Exercise goal - Copy every text line in the rows below word for word, leaving out the pictures.

Begin Dataset

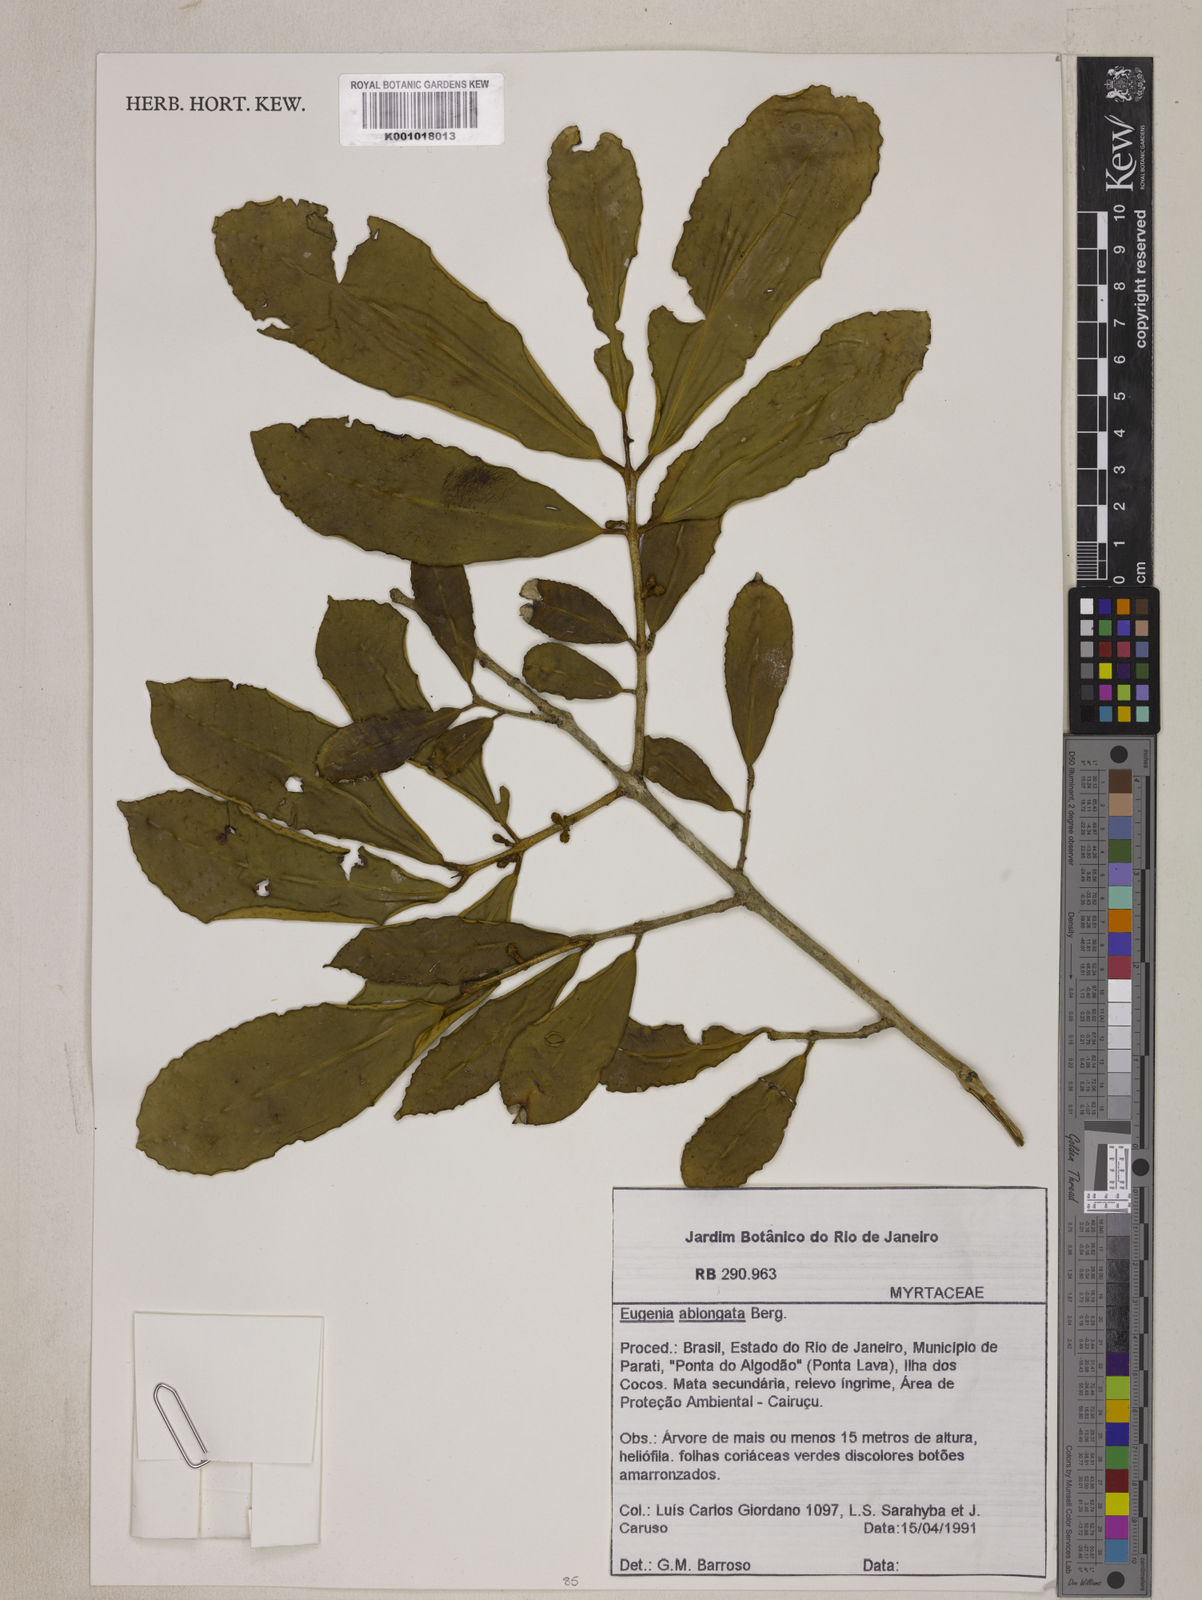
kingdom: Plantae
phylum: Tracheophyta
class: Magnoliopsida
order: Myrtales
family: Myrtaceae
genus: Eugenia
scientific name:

End Dataset

Output of the task -
kingdom: Plantae
phylum: Tracheophyta
class: Magnoliopsida
order: Myrtales
family: Myrtaceae
genus: Eugenia
scientific name:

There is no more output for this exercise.